Dysbiose trägt zur Aneurysma-Entstehung bei, insbesondere durch LPS-induzierte vaskuläre Entzündung und Apoptose glatter Muskelzellen. Die Depletion der Darmflora in Tiermodellen reduziert Makrophageninfiltration und Entzündungszytokine (IL-1β, IL-6). Hungatella hathewayi, ein mit Taurin-Metabolismus assoziiertes Bakterium, verschlimmert die Ruptur intrakranieller Aneurysmen, während Taurin-Supplementation protektive Effekte zeigt.

Thrombose

TMAO und PAGln verstärken die Thrombogenese durch gesteigerte Thrombozytenaggregation und Tissue-Factor(TF)-Expression. Darmbakterien mit cutC-Genen erhöhen das Thromboserisiko via Modulation der hepatischen von-Willebrand-Faktor(VWF)-Synthese. Antithrombotische Therapien, die mikrobielle TMA-Lyasen (z. B. Iodmethylcholin) oder Thrombozyten-GPCRs targetieren, zeigen präklinische Wirksamkeit.

Hypertonie

Hypertoniepatienten weisen eine reduzierte mikrobielle Diversität und veränderte Firmicutes-zu-Bacteroidetes-Verhältnisse auf. SCFAs regulieren den Blutdruck über Olfr78-abhängige Renin-Sekretion und GPR41-vermittelte antiinflammatorische Effekte. Butyrat-Supplementation senkt den Blutdruck durch Inhibition des Renin-Angiotensin-Systems, während TMAO Hypertonie via Aquaporin-2-vermittelte Flüssigkeitsretention verschlechtert.

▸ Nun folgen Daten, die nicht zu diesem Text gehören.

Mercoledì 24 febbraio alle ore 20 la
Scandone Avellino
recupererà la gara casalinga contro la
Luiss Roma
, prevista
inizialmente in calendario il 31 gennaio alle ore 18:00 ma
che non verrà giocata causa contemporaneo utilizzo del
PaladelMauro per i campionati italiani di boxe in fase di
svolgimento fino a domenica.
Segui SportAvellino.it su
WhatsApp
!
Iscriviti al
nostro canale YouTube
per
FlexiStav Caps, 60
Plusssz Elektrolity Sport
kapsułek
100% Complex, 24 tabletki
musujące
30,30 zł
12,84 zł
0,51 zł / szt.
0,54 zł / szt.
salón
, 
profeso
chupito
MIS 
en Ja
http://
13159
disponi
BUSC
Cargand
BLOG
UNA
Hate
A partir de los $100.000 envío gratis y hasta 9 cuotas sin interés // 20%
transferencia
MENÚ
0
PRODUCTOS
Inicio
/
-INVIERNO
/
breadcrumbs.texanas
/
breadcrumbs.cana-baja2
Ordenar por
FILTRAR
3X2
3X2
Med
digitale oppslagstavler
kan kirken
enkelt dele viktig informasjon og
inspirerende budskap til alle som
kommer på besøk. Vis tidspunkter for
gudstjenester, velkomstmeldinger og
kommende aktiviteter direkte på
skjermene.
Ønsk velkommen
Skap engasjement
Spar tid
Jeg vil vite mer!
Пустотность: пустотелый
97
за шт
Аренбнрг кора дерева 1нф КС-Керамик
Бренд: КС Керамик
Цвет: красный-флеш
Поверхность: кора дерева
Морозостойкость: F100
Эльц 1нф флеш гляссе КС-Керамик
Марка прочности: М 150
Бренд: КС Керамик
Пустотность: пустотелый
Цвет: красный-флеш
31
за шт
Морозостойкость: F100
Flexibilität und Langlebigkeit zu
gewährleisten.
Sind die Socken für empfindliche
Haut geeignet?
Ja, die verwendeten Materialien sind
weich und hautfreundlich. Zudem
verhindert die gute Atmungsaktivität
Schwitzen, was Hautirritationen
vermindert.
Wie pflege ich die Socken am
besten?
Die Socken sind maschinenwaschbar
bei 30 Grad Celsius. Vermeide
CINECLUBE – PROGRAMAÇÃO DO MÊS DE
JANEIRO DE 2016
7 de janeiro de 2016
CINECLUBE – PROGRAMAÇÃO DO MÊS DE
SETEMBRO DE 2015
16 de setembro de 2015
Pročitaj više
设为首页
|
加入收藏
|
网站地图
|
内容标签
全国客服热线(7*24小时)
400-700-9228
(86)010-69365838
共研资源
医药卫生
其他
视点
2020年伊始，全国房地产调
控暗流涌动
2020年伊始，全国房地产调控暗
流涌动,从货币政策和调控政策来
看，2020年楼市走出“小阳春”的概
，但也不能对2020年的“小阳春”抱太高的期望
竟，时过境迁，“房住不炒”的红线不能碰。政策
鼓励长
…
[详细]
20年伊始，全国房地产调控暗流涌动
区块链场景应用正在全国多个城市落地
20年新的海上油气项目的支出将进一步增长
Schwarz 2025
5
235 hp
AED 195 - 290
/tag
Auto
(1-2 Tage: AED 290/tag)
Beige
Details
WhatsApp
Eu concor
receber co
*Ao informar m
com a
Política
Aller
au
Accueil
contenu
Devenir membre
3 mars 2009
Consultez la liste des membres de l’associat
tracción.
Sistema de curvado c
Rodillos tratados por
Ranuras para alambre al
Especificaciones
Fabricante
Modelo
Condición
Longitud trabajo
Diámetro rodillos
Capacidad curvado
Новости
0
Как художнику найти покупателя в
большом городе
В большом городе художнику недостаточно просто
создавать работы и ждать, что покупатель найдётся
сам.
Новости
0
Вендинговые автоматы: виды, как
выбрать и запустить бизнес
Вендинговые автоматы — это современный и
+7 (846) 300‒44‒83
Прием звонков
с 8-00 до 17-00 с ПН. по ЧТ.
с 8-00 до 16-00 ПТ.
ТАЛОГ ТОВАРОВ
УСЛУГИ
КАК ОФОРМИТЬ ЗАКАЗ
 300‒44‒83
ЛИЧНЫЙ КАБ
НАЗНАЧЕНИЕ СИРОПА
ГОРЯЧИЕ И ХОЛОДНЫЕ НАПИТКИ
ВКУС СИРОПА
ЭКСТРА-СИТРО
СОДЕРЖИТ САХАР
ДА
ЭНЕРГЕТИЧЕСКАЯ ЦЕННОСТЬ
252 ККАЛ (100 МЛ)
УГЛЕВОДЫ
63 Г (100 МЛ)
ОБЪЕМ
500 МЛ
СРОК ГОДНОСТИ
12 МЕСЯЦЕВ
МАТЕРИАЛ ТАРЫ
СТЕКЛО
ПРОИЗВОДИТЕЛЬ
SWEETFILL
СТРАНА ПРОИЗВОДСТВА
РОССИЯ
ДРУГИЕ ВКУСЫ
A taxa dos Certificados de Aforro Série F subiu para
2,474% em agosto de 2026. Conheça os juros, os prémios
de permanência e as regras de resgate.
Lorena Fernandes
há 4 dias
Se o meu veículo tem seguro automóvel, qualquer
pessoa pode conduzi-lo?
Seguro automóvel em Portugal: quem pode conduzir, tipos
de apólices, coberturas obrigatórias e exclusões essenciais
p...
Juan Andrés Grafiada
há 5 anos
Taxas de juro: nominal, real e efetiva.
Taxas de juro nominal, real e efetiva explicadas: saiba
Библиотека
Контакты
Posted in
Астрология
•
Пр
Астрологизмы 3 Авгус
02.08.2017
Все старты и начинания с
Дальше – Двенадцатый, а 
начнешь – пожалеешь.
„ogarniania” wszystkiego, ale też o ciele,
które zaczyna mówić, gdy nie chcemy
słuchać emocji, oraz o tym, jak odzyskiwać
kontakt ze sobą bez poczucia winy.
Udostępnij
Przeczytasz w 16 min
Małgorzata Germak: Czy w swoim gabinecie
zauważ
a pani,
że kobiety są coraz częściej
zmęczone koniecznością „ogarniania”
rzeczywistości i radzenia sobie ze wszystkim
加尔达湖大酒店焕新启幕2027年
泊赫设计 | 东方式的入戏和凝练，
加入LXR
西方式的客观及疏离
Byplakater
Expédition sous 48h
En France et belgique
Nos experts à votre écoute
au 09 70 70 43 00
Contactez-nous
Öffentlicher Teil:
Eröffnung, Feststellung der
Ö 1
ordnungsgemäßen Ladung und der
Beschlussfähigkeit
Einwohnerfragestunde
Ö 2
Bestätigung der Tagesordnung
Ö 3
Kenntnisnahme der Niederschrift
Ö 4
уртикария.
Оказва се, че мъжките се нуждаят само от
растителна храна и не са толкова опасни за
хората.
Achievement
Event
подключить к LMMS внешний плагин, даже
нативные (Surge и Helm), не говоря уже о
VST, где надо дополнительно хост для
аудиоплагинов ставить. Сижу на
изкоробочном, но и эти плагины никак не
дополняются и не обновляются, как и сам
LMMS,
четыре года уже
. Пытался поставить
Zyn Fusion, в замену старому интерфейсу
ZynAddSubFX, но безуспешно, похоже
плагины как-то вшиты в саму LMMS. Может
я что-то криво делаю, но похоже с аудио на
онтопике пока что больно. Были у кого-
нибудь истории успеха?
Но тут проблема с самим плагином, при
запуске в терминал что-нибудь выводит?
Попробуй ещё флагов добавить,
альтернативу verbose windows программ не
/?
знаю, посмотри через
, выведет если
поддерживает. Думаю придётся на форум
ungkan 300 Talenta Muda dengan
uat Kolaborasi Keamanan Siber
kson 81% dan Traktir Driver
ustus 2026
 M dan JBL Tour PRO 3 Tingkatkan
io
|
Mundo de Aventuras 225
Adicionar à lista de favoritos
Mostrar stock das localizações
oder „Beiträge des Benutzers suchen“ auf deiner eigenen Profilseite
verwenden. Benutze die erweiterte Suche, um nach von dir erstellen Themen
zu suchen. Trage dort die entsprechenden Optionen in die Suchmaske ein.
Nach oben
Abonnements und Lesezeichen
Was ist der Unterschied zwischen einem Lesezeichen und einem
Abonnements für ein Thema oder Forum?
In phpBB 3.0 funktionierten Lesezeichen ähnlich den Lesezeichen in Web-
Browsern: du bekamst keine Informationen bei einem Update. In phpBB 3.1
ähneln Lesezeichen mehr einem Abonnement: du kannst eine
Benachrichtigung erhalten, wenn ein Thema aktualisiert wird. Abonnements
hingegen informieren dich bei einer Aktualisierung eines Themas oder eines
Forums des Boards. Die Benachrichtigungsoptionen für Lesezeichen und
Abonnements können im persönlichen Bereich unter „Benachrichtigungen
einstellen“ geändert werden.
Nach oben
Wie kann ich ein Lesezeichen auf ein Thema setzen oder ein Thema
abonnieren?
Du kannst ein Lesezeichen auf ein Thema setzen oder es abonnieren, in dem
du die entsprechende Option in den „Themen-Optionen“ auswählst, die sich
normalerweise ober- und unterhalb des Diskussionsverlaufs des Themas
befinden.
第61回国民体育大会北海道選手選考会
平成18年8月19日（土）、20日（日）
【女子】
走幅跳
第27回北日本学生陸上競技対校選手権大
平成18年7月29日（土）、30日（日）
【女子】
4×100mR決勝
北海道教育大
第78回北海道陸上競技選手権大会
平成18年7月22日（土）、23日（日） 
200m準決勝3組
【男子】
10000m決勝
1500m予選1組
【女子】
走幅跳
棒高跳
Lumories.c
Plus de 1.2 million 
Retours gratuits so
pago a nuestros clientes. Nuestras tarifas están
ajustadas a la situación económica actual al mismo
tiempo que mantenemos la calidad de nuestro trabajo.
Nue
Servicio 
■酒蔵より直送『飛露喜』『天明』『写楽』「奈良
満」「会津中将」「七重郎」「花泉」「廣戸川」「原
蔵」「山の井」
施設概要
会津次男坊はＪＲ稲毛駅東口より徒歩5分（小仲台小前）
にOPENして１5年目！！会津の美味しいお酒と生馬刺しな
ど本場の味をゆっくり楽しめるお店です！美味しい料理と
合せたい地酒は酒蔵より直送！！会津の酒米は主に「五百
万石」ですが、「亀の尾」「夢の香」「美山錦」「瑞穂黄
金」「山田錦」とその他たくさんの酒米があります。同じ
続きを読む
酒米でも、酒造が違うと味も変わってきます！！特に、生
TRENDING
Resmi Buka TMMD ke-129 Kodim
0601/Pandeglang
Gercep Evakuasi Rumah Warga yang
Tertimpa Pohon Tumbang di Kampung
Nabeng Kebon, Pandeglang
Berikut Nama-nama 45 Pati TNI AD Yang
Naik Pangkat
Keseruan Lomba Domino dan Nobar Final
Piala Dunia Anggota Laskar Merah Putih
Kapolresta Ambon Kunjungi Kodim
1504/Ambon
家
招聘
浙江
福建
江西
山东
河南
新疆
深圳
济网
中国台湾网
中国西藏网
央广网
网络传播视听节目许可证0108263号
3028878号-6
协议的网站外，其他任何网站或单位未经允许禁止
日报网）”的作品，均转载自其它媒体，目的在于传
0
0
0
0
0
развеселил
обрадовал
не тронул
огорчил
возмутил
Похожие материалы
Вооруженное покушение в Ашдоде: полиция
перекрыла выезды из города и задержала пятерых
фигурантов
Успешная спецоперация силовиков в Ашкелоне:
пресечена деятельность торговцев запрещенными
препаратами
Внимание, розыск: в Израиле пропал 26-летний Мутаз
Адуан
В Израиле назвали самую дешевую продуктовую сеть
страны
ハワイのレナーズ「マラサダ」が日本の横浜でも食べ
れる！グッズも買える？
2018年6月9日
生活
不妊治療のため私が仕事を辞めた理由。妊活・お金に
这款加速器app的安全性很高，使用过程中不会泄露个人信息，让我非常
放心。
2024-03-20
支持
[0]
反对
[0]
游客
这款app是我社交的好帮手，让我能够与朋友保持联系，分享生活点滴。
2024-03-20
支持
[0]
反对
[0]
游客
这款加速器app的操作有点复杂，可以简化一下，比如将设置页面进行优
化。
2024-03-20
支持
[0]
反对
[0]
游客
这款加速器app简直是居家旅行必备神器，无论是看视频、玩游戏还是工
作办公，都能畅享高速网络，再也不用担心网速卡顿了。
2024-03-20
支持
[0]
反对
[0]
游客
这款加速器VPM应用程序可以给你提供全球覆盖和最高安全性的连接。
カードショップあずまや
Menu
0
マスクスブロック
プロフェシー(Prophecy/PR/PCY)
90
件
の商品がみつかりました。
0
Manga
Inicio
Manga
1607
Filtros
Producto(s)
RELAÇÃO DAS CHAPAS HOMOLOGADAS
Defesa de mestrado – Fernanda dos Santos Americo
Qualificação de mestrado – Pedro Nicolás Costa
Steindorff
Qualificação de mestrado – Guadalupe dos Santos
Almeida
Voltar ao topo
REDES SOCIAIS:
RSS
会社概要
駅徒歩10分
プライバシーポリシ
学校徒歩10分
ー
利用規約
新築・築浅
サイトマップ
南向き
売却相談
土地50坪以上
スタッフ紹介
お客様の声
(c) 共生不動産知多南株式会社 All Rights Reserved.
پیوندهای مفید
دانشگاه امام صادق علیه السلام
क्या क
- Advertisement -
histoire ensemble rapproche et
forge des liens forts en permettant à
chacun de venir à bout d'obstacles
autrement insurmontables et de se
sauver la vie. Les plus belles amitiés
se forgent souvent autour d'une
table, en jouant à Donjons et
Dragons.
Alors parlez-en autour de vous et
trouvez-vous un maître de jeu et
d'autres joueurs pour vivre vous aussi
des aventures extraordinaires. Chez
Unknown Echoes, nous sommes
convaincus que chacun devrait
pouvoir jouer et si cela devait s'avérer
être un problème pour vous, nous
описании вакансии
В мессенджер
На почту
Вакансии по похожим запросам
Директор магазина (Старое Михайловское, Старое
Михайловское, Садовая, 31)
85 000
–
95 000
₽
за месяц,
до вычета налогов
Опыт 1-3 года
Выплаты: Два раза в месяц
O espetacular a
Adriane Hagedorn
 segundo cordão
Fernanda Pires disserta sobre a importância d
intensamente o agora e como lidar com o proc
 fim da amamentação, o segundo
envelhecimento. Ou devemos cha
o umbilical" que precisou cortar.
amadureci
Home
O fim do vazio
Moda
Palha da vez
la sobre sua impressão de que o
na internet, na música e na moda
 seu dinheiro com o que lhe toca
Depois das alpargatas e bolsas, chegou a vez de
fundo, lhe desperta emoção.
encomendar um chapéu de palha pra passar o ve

Therapeutische Strategien zur Modulation der Darmmikrobiota

Diätetische Interventionen

Ballaststoffreiche Mittelmeerdiäten fördern SCFA-produzierende Bakterien, während fettreiche westliche Diäten Dysbiose und TMAO-Produktion begünstigen. Resveratrol und Berberin (BBR) senken TMAO-Spiegel durch Hemmung mikrobieller TMA-Lyasen.

Probiotika und Präbiotika

Lactobacillus-Stämme verbessern die Endothelfunktion und verringern atherosklerotische Plaquegröße. Präbiotika wie Inulin und Oligofructose steigern die SCFA-Produktion und reduzieren das Thromboserisiko.

Stuhltransplantation (FMT)

FMT von gesunden Spendern mildert Hypertonie und Aneurysmaprogression in Tiermodellen. Sicherheitsbedenken bezüglich Pathogenübertragung limitieren jedoch die klinische Anwendung.

Metabolische Modulation

Inhibitoren der TMAO-Synthese (3,3-Dimethylbutanol) oder FMO3-Expression reduzieren kardiovaskuläre Risiken. SCFA-Supplemente oder HDAC-Inhibitoren (z. B. Butyrat) zeigen vielversprechende Ansätze zur Verbesserung der Gefäßgesundheit.

Schlussfolgerungen und zukünftige Richtungen

Die Darmmikrobiota und ihre Metaboliten sind zentral für die kardiovaskuläre Homöostase und Pathologie. TMAO, SCFAs und PAGln agieren als kritische Mediatoren von Entzündung, Lipidstoffwechsel und Thrombogenese. Zukünftige Forschung sollte sich auf die Identifikation neuartiger mikrobieller Metaboliten, die Validierung therapeutischer Interventionen in klinischen Studien sowie die bidirektionale Beziehung zwischen Dysbiose und CVD-Progression konzentrieren. Personalisierte, mikrobiom-basierte Therapien könnten das Management kardiovaskulärer Erkrankungen revolutionieren.